TNF meets to resolve differences
Harare(New Ziana) – PRINCIPALS to the Tripartite Negotiating Forum (TNF) were expected to meet Friday, to iron out differences and agree on a date for the next meeting, a Cabinet Minister has said.
The TNF is a platform for social dialogue that brings together the Government, business and labour to discuss key socio-economic issues and make recommendations.
TNF founding principles and values are contained in the “Declaration of Intent Towards a Social Contract,” which the parties signed in 2001.
In an interview with New Ziana, Public Service, Labour and Social Welfare Minister, Professor Paul Mavima, said the TNF was still very functional and making tremendous progress in executing its mandate.
“In fact, we will be meeting the principals today at 2 o’clock,” he said.
“The meeting will consider reports of different committees, prepare for the main TNF meeting which should be very soon, as well as agree on a date.”
Professor Mavima said the meeting would also iron out the differences between the various stakeholders in order to have a shared vision, going forward.
“We are making a lot of progress, including the hiring of the executive director,” he explained.
President Emmerson Mnagagwa in June 2019 launched the TNF Act, which provides a legal framework for reigniting and fostering social dialogue, which collapsed 10 years ago due to mistrust and finger-pointing among the parties.

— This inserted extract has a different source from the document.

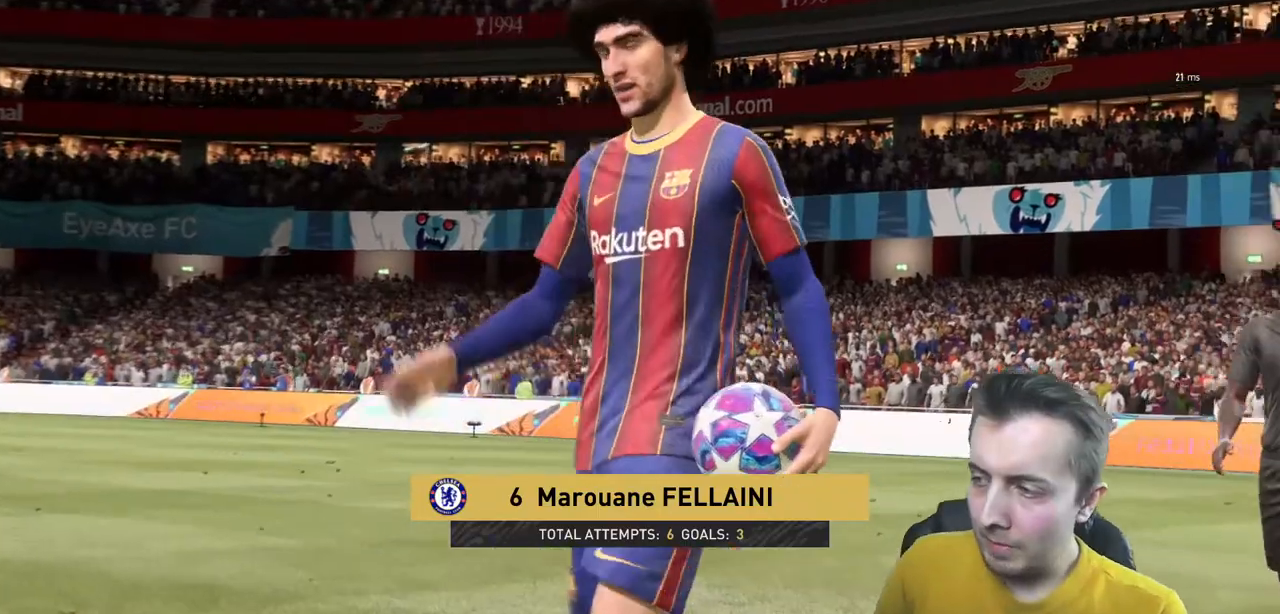
{"buttons": ["R2"], "left_stick": "left", "right_stick": "center", "events": []}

Before the enactment of the enabling Act, the TNF had been a voluntary platform since 1998 with parties not bound by its resolutions.
According to the Act, the TNF will have a full-time secretariat headed by an executive director and funded by the Government.
Currently, the work of the secretariat is undertaken by Ministry of Labour staff, on an ad hoc basis.
Since its revival in 2019, the TNF has hit turbulence with the issue of salaries being the main sticking point as workers demanded payment of salaries in United States dollars, citing escalating prices of basic commodities.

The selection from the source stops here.